First thing’s first: what can you eat?
I recommend maintaining a whole foods diet during treatment and to focus on vegetables, fruits, sprouted grains, nuts, seeds, lentils, lean proteins such as chicken, turkey and fish.
What if I’m vegetarian or vegan?
If a patient chooses to maintain a specific diet such as a vegan diet, I will support that decision and ensure they consume adequate plant protein from a variety of sources and low glycemic index carbohydrates.

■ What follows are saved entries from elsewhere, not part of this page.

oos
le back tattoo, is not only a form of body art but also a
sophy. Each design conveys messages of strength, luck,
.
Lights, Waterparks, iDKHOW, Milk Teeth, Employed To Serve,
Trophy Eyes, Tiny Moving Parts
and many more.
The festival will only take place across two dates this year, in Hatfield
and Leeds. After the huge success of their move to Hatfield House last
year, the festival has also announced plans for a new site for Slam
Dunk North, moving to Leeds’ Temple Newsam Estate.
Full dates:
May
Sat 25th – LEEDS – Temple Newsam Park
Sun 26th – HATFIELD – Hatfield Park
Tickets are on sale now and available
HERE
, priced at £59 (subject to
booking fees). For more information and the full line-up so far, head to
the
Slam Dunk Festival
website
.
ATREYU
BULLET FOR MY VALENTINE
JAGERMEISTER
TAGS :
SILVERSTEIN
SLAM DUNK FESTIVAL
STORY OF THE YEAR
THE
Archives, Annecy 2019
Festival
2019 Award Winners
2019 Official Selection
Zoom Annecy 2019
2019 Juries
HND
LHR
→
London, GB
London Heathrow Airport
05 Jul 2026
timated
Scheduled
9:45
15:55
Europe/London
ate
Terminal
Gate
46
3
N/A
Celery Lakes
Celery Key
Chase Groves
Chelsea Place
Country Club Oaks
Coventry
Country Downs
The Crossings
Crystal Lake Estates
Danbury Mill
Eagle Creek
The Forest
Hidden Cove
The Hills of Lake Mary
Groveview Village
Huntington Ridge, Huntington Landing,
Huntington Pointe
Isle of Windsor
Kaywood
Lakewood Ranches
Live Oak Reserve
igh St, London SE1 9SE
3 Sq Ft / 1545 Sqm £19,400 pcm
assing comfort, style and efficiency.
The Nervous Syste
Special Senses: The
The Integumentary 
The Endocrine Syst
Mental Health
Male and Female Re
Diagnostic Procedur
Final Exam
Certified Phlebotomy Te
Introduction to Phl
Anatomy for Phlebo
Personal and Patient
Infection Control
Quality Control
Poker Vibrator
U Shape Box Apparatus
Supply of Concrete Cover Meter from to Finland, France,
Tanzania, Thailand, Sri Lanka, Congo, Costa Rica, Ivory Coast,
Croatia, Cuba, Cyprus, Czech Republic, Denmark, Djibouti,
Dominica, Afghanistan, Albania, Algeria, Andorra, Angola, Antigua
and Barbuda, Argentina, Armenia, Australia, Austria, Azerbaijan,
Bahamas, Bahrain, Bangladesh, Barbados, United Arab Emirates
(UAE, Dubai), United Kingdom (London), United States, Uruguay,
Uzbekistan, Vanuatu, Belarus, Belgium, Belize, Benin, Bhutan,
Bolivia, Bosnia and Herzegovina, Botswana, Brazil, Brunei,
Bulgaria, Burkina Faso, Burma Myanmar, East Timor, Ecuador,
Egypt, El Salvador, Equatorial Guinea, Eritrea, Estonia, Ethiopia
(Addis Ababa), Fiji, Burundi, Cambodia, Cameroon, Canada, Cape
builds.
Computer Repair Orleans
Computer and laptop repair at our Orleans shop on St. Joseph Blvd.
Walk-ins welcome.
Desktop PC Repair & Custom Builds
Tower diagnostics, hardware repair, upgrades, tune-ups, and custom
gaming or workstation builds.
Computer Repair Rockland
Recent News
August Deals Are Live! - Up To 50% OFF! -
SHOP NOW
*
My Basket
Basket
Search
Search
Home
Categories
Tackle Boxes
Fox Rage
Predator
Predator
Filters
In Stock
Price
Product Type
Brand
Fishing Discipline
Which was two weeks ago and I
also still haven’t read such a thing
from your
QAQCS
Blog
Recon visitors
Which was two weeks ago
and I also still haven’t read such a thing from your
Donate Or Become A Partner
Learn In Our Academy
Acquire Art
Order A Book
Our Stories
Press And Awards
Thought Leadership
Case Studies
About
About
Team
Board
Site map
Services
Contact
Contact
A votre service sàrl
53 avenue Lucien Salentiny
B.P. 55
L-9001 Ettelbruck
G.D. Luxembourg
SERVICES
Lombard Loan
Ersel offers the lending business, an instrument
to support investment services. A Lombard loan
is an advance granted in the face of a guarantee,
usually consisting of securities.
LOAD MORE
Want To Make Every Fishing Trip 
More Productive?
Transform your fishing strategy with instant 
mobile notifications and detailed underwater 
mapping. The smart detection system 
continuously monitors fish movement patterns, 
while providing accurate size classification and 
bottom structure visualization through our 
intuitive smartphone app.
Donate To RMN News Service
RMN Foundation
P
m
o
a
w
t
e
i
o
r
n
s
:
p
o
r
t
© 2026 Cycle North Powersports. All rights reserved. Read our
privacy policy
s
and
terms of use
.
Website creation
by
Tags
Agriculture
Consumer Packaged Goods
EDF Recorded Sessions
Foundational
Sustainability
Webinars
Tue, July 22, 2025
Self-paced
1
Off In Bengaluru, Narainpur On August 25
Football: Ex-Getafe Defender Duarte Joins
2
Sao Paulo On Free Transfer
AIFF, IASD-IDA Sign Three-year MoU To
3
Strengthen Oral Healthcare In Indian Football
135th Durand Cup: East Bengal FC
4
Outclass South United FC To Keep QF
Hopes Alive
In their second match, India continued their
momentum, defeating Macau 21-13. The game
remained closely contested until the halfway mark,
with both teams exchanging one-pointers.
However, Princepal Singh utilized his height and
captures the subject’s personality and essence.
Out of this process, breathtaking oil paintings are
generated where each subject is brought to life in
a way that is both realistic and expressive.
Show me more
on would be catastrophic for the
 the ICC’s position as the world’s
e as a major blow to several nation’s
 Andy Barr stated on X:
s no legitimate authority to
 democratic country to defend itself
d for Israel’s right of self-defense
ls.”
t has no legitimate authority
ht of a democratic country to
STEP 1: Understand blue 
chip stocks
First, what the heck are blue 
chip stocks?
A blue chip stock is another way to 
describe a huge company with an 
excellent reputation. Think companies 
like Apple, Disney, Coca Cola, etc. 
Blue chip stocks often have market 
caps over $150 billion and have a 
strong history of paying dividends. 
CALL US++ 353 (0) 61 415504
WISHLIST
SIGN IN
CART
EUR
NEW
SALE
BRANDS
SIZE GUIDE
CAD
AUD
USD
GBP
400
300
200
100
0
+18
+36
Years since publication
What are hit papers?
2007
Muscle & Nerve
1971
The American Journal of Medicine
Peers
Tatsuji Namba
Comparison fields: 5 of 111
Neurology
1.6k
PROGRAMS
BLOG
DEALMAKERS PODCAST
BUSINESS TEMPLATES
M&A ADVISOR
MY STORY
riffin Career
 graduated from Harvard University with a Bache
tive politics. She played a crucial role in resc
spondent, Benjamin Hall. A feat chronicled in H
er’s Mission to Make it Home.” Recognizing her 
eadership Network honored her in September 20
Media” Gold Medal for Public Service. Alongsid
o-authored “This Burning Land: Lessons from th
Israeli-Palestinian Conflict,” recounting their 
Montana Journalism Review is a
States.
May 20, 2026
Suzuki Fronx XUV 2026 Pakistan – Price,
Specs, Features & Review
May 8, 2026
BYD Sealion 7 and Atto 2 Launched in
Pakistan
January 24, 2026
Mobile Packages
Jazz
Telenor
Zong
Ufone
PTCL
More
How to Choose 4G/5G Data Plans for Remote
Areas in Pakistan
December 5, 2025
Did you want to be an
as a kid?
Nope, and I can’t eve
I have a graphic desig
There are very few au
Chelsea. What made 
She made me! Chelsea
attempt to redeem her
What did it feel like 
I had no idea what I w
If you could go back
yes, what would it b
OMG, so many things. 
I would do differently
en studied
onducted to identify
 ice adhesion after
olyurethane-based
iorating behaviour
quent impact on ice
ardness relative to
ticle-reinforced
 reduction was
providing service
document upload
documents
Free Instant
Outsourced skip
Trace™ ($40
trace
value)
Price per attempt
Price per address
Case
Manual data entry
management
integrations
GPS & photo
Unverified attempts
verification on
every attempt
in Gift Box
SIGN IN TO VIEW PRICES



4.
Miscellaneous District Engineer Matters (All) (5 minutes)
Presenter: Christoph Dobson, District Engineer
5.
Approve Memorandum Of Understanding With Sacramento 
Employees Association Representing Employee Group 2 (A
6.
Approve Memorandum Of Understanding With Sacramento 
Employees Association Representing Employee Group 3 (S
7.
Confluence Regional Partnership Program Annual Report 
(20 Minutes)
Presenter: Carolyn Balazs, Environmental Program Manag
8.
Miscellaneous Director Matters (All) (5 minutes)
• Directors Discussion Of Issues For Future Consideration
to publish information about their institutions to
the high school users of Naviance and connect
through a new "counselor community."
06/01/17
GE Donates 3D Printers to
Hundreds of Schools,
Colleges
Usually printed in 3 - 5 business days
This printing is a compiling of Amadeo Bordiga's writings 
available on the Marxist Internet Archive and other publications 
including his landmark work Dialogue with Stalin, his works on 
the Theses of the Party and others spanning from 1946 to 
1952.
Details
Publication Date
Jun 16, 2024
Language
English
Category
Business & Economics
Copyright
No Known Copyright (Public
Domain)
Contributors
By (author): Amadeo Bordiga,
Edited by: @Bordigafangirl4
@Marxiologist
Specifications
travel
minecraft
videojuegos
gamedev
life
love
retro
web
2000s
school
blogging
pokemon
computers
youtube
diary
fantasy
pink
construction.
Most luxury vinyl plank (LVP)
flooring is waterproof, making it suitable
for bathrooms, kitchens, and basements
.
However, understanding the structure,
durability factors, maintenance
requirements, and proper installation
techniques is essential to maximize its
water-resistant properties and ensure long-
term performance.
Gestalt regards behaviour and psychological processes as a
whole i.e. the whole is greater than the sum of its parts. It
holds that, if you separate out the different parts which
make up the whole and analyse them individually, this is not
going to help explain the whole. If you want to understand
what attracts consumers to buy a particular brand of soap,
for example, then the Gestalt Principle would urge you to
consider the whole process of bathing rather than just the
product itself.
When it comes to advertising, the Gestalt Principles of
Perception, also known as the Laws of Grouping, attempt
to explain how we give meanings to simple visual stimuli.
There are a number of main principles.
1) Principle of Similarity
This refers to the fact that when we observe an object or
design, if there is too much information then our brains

What should I avoid during treatment?
It is my general recommendation to reduce any processed, high sugar or excessively spicy foods during chemotherapy. Often patients are under the impression they will lose weight on chemotherapy, however, due to the common addition of steroids as a pre-medication with most chemotherapy regimens, appetite usually increases and patients may gain weight. On the contrary, if a patient is having difficulty eating, I will have them resort to a simple diet including bone broths, blended soups and easy to digest, simple meals that include cooked and lightly seasoned whole foods as listed above. I may add in nutrient dense smoothies that might include a protein supplement, especially if caloric intake is very low.
There is some talk about avoiding antioxidants during chemo — is there any proven research behind this idea?
There is some evidence that antioxidants such as Vitamin A, C, E and Selenium should be avoided both during chemotherapy and radiotherapy. Theoretically, if patients are immunocompromised, they should avoid raw foods that carry an associated risk with their consumption. For example, it is not recommended that patients consume sushi (raw fish) during their treatment or while they have low immune function.
Turmeric does not need to be avoided, however, the active constituent: “curcumin” is contraindicated with certain chemotherapeutics such as cyclophosphamide. Curcumin may be helpful to add to radiation protocols, although the literature shows more statistically significant benefit in some publications versus others. One study published in the journal Radiation Research in 2013 showed that daily oral curcumin reduced the severity of radiation dermatitis in breast cancer patients.
Dr. Shainhouse is a certified member and fellow of the American Board of Naturopathic Oncology. She has 12+ years of experience in her field and is one of only Naturopathic Doctors in Ontario to have the highest standard of training in naturopathic oncology. She is the owner and director of Insight Naturopathic Clinic in Toronto.